Fat chance of flying

Me,very comfortable and bothering nobody else in business class.

Update: November 16, 2018
A man says he is suing British Airways because he suffers back pain after sitting next to an obese man. It’s an issue that comes up every now and then, and I have a pony in this race. Here’s what I wrote then, and I still stand by.

According to a news website many of my friends say I shouldn’t read, Professor Dame Sally Davies, the Chief Medical Officer of the United Kingdom, has suggested that fat people be forced to pay more for their airline tickets.

This viewpoint is supported, on the same website, by Julia Stephenson, who says: “I just hate being plonked next to someone who – how shall I put it? – is a little too large for their seat.”

As a fat person who flies quite a lot, I have a fairly strong opinion about this. Firstly, I’m tempted to say that judgemental people like Dame Sally Davies and Julia Stephenson should be required to pay more for their airline tickets because there is a danger that they might start spouting their opinions to an unsuspecting neighbour. But I won’t say that because it wouldn’t be nice.

What I will say is that, for better of worse, people are getting bigger yet airlines are doing all they can to squeeze more of us on to a plane by providing smaller seats that are closer together. If seats were the same width and distance apart they were 20 years ago, there would be less of a problem.

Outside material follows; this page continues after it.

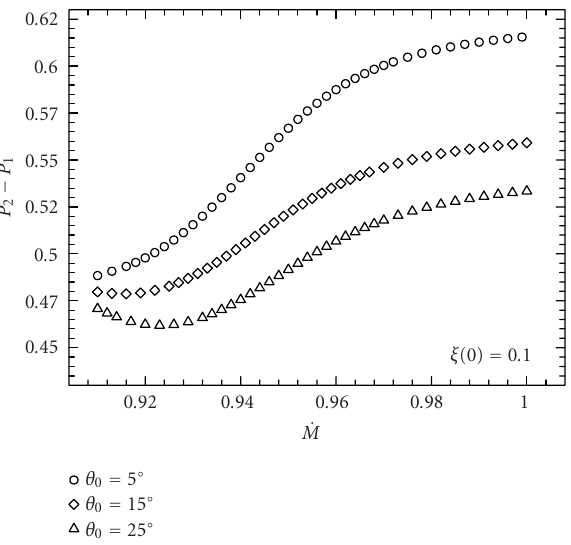
Figure 17: The computed compressor static pressure rise versus in- let incidence angle.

Personally, for my own comfort, I try as often as possible to fly premium economy or business class, but this is expensive — more expensive, indeed, than it ought to be compared to the size of an economy-class seat.

If, for example, a premium economy seat is half as wide again than an economy seat (although they generally are not) and maybe there’s a little more leg room, then the airline would be justified in charging 150 per cent to 200pc of the price. And, if they did, I’d snap that up.